As families navigate treacherous routes (including taking precarious boats through the Pacific Ocean and the Caribbean Sea, as well as passing through the Nicaraguan border or the Darien Gap), they become targets for human trafficking and kidnapping. During our meetings with Costa Rican organizations we also learned that many families end up separated while making the perilous journey, in part because some of them become victims of these and other crimes, or because they lack money to continue the journey. Some parents, especially fathers, are forced to make the decision to stay behind and send their children or their wife and children ahead if they can’t afford to pay for everyone in the family to travel. The father often stays behind until they earn enough money to also make the journey.
This forced migration has also caused thousands of migrant children to lose access to education. Many families who had been approved for resettlement to the United States had withdrawn their children from school in preparation for imminent resettlement. Their situation often became even more precarious after the Safe Mobility Offices closed, and some of these children have now been out of school for over a year.
For Nicaraguan asylum seekers, the situation is particularly dire. For the past seven years, Costa Rica has been the primary host country for Nicaraguans fleeing persecution in their home country. Unfortunately, Costa Rica’s geographic proximity to Nicaragua allows transnational repression to persist. Exiled journalists and political dissidents have reported the existence of Nicaraguan state sponsored surveillance networks in Costa Rica who track, coerce and intimidate dissidents they want to silence. Nicaraguans fleeing persecution are often targeted or even killed within Costa Rica. Furthermore, according to reports the Nicaraguan consular authorities in Costa Rica have weaponized the denial of passports against people who have been labeled as “threats to the government”, effectively rendering them stateless. The suspension of U.S. protection programs has trapped people in a “death zone” where they are neither safe to stay nor able to leave.

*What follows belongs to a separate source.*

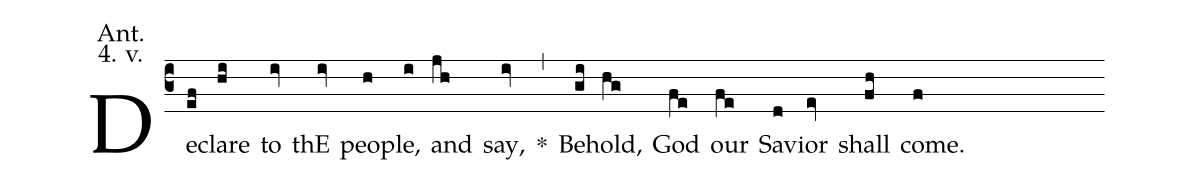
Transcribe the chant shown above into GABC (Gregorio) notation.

annotation: Ant.;
annotation: 4. v.;
%%
(c3) De(ef)clare(hi) to(iv) thE(iv) peo(h)ple,(i) and(jh) say,(iv) <sp>*</sp>(,) Be(gi)hold,(hg) God(fe) our(fe) Sav(d)ior(ev) shall(fh) come.(f)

Based on the current needs, the local and international organizations in Costa Rica whom we met with identified the following as the top priorities to improve the safety and wellbeing of forcibly displaced people:
- Oppose the United States’ Asylum Cooperative Agreements (ACAs)
- Support Venezuelans and Nicaraguans in the United States and in Costa Rica
- Continued public advocacy efforts to humanize migration
We Must Restore the Principle of Family Unity and Humanize Migration
Overall, the United States’ policy changes have created more danger for people fleeing persecution, both internally in Costa Rica and throughout the Americas. The revocation of lawful status, such as parole and TPS, has stripped people of safety and placed them at risk of deportation and family separation. The U.S. should restore those protections. as well as effective and safe legal pathways for family reunification. Finally, the U.S. must reverse course on recent policy decisions and fund humanitarian aid in a robust way, instead of fueling policies that fracture family units and perpetuate fear.